Exercise aim
Below are records with pictures. Transcribe exactly, and only, the lines from the line with "the window blind at [572,23]: 13.65" to the line with "green yeti tumbler: 461", both ends included, but not the pictures.

--- Information supplied Enclosed Below ---

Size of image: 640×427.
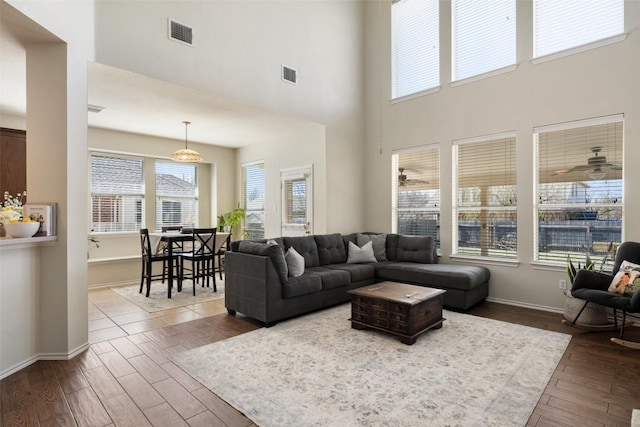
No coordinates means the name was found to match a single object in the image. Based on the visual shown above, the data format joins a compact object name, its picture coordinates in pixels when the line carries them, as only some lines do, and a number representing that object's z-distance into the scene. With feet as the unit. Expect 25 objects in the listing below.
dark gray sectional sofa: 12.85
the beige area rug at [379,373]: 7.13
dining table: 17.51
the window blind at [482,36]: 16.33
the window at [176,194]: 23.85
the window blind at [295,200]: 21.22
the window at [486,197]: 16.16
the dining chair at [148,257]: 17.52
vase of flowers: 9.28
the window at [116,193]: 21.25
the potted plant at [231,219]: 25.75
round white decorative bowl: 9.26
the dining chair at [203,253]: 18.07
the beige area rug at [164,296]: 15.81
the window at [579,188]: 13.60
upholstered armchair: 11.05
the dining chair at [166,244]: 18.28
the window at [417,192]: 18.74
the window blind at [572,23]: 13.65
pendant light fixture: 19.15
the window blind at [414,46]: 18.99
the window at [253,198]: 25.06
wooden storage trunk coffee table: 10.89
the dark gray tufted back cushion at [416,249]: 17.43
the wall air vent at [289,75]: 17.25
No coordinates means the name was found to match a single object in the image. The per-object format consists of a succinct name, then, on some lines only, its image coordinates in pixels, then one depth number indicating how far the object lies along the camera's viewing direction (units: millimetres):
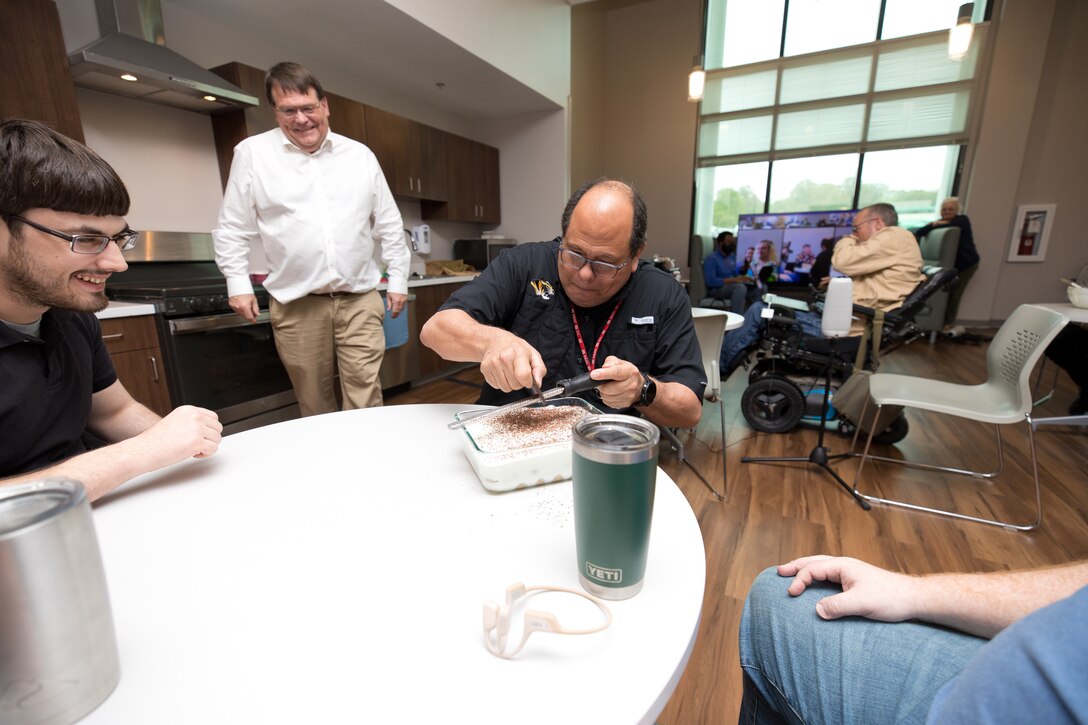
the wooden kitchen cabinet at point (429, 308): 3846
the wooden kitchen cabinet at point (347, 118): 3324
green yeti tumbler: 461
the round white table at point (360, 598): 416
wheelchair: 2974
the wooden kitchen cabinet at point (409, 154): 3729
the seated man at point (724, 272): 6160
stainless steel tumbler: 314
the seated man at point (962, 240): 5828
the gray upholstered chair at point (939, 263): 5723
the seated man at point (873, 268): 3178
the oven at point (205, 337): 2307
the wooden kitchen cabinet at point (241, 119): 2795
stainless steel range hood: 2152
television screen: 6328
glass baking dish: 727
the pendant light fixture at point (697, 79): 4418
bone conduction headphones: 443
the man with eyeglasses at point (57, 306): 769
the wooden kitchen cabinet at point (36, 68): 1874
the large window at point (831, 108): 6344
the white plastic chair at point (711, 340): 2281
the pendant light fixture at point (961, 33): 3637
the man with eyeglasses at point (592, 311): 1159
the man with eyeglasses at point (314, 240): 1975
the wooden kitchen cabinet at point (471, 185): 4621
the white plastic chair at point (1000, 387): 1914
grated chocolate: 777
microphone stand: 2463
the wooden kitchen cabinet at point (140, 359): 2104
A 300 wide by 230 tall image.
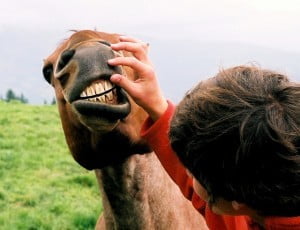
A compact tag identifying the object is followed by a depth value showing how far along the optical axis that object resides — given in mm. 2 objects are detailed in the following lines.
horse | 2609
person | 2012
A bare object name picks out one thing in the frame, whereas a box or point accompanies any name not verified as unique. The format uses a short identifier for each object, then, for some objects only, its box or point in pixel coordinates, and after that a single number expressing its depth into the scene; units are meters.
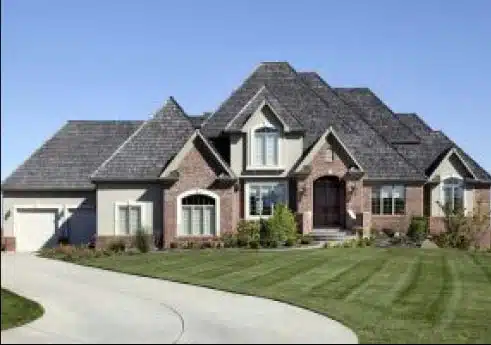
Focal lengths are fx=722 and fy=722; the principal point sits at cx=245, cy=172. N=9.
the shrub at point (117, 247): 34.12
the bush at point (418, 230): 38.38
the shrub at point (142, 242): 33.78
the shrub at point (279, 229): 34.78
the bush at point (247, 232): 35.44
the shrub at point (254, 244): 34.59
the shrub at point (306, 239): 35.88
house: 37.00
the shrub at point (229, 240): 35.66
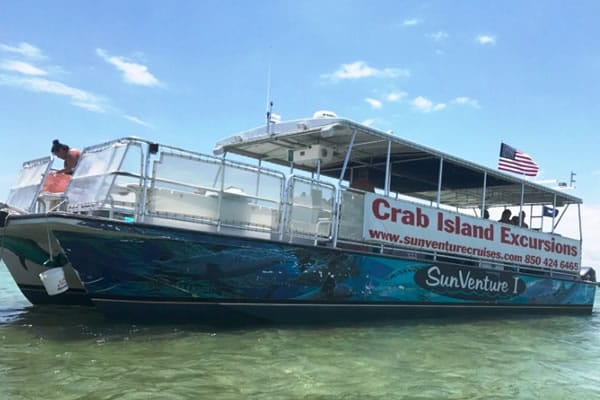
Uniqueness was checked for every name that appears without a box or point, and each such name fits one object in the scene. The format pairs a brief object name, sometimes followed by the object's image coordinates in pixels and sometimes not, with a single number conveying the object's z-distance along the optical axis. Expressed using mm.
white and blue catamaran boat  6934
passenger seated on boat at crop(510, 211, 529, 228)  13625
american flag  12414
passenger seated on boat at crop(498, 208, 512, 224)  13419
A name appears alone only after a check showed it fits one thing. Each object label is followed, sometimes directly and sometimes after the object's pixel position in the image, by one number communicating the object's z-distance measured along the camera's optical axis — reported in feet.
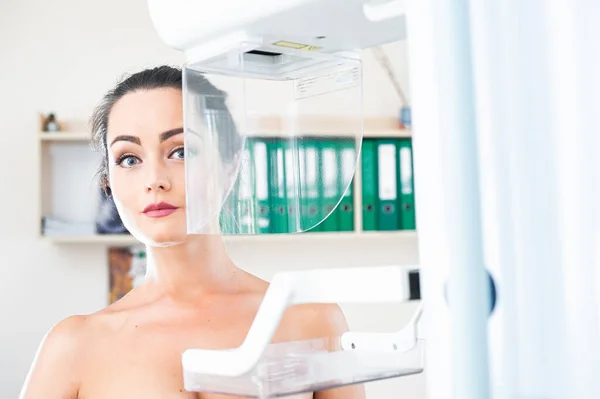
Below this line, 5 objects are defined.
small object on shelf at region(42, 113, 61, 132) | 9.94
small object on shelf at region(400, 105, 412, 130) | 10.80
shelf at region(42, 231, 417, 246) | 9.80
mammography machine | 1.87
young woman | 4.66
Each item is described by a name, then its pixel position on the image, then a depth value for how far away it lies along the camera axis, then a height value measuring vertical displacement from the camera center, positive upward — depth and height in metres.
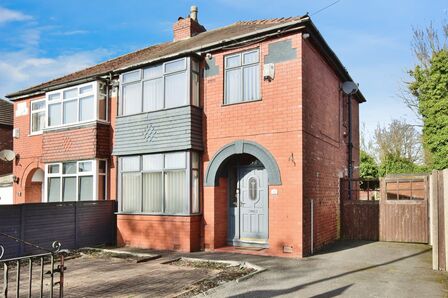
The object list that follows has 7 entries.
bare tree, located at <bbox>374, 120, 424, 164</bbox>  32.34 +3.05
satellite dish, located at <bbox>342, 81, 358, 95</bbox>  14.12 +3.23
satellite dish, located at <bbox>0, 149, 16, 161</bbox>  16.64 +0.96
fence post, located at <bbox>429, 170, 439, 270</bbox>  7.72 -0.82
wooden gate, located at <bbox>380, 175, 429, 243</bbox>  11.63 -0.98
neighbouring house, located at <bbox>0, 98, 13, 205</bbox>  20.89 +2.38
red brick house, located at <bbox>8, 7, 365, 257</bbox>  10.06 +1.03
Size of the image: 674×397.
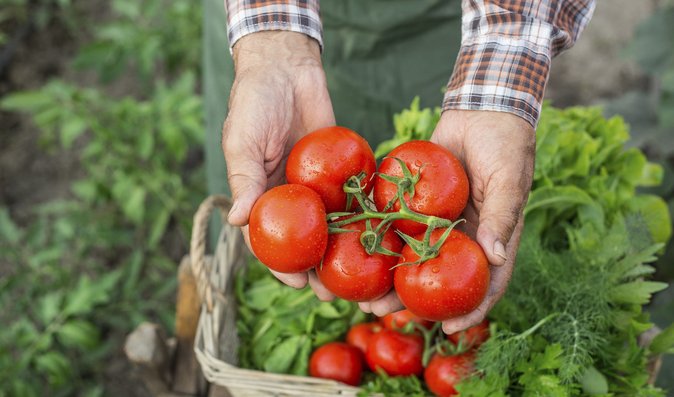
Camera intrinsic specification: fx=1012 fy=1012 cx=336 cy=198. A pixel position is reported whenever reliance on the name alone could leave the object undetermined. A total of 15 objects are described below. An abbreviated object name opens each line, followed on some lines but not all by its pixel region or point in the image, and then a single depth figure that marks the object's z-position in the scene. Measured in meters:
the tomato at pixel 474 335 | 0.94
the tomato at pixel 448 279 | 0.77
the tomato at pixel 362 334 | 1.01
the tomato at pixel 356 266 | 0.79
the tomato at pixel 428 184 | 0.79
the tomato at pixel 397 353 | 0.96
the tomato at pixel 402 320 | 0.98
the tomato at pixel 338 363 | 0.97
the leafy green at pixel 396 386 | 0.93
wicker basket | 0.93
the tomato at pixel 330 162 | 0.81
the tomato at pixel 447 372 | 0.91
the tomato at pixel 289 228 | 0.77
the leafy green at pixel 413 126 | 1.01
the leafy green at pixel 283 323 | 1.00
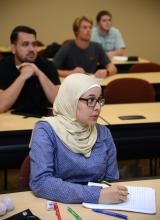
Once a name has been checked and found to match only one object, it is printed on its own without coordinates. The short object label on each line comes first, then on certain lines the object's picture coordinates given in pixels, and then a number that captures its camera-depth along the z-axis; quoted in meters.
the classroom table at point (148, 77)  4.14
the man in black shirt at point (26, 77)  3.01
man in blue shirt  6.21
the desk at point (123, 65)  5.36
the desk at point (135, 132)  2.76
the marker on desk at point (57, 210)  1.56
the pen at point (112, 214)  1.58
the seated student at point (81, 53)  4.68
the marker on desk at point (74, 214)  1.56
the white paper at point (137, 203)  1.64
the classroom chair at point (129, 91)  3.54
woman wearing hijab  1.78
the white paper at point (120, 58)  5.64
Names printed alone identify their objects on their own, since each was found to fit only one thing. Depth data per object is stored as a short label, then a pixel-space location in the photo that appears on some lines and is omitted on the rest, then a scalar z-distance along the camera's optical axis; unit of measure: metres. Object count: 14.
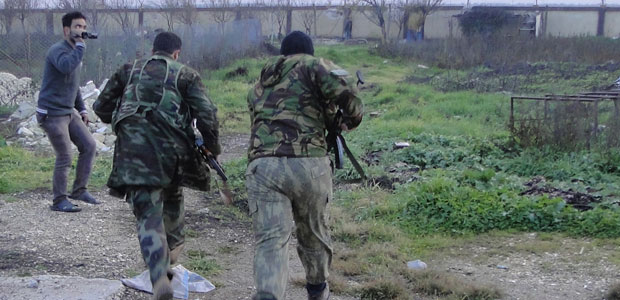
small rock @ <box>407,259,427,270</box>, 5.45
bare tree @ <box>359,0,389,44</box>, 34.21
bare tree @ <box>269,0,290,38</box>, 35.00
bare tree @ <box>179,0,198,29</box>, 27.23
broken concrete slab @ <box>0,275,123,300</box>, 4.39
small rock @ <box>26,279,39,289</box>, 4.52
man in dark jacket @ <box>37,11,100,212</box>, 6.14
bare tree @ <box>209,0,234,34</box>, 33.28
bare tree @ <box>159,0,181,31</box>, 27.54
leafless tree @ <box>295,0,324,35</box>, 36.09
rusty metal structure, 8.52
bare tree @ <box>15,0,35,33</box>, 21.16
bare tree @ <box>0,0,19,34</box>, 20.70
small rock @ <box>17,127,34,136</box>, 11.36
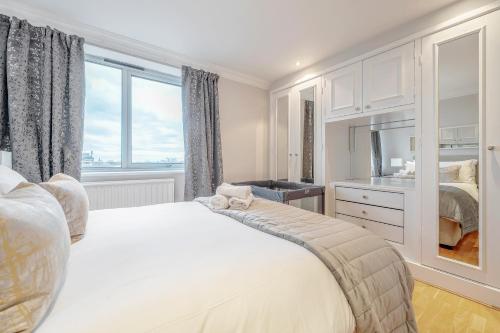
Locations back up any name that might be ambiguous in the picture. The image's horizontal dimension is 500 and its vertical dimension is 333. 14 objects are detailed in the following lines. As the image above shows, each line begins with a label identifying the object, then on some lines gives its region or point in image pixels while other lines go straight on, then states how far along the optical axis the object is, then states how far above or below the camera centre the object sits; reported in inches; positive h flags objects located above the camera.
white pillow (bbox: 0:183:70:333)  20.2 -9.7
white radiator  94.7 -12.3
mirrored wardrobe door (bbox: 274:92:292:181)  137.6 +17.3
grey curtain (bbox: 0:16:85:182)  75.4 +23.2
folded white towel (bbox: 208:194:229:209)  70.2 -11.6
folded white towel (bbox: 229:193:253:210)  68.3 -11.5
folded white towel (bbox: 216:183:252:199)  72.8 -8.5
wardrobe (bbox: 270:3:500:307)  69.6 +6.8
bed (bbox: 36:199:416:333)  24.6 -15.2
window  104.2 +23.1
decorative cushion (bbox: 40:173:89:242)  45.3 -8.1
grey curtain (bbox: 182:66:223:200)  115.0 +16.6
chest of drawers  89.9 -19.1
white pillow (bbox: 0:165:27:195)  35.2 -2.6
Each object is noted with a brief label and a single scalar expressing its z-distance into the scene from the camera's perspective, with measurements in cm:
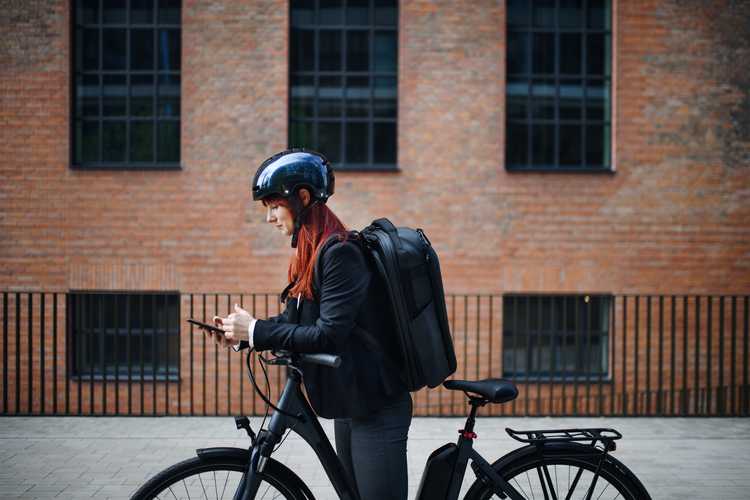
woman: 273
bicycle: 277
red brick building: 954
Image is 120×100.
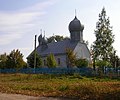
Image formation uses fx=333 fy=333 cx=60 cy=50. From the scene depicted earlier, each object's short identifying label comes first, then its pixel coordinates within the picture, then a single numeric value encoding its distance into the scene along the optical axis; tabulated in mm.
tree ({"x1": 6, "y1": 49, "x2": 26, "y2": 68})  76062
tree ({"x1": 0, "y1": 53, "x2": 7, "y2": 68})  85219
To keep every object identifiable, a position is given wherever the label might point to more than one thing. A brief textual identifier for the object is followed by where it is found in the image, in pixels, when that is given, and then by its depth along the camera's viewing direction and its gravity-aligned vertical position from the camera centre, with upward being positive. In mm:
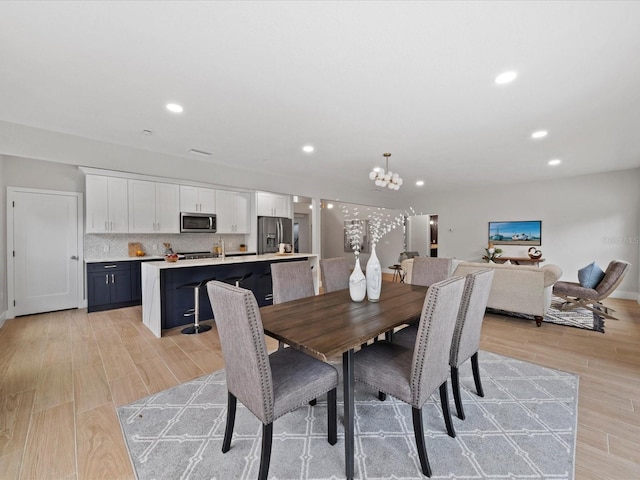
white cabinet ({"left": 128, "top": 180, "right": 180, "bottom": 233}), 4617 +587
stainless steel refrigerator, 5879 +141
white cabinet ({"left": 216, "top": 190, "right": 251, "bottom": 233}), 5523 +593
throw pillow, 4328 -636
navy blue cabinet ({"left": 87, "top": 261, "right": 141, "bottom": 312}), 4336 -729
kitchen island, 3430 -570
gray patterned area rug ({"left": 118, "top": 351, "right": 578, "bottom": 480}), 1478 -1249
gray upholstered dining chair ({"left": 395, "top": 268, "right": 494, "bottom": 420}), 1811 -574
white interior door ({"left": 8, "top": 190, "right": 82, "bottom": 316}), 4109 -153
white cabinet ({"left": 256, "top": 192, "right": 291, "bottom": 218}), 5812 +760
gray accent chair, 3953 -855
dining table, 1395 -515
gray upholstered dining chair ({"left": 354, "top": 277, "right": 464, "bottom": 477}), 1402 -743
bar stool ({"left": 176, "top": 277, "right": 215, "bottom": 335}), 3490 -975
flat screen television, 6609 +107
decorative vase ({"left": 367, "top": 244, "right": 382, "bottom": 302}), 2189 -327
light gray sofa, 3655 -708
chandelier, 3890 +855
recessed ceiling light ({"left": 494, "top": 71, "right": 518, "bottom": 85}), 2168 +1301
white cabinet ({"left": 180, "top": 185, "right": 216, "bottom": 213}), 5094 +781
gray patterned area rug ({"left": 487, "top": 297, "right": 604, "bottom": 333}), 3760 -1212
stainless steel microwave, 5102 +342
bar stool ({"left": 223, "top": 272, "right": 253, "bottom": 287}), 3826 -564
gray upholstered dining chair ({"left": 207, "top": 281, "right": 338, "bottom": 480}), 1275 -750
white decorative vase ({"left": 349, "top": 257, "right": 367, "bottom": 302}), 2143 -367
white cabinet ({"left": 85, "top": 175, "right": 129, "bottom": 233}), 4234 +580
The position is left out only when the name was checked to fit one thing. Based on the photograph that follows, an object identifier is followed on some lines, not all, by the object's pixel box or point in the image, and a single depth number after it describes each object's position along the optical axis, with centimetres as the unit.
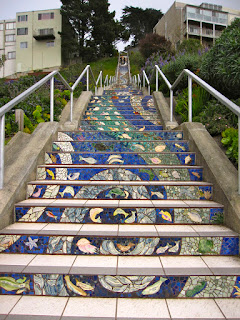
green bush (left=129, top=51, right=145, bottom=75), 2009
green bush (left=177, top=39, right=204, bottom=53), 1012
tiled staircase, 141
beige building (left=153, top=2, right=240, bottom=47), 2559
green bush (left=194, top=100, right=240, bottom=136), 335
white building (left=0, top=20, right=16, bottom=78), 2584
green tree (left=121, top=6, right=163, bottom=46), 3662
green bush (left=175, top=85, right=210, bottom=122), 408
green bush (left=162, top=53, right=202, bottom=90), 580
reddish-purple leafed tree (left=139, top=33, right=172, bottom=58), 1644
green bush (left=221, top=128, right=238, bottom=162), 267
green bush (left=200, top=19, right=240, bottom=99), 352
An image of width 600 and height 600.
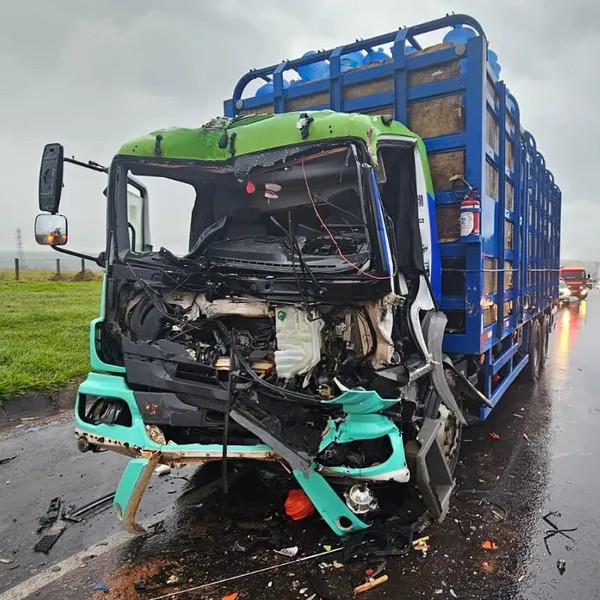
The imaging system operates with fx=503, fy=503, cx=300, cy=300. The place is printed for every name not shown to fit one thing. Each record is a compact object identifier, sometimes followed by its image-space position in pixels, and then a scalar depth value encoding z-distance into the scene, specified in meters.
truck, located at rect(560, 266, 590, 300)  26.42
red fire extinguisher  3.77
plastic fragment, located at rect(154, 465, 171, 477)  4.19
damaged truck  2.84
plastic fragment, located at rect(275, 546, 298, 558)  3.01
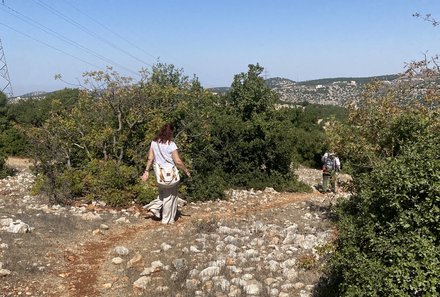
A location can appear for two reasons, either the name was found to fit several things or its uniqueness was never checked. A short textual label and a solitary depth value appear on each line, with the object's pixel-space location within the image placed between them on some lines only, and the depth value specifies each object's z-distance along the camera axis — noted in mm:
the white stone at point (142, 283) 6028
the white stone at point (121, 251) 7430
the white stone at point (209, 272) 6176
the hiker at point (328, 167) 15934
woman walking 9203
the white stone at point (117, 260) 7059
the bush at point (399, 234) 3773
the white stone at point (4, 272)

--- End of Enclosed Information supplied ---

Written reply
the window blind at [572,23]: 13.65
pendant light fixture: 19.15
the window blind at [414,46]: 18.99
the window at [253,198]: 25.06
wooden storage trunk coffee table: 10.89
the dark gray tufted back cushion at [416,249]: 17.43
the wall air vent at [289,75]: 17.25
No coordinates means the name was found to match a single object in the image. The per-object format consists of a succinct name, then, on some lines only, its image coordinates in pixels, then one depth number indicating how far the object lies along the camera's viewing direction (units: millimetres):
the wooden kitchen cabinet at point (429, 308): 3846
the wooden kitchen cabinet at point (347, 118): 3324
green yeti tumbler: 461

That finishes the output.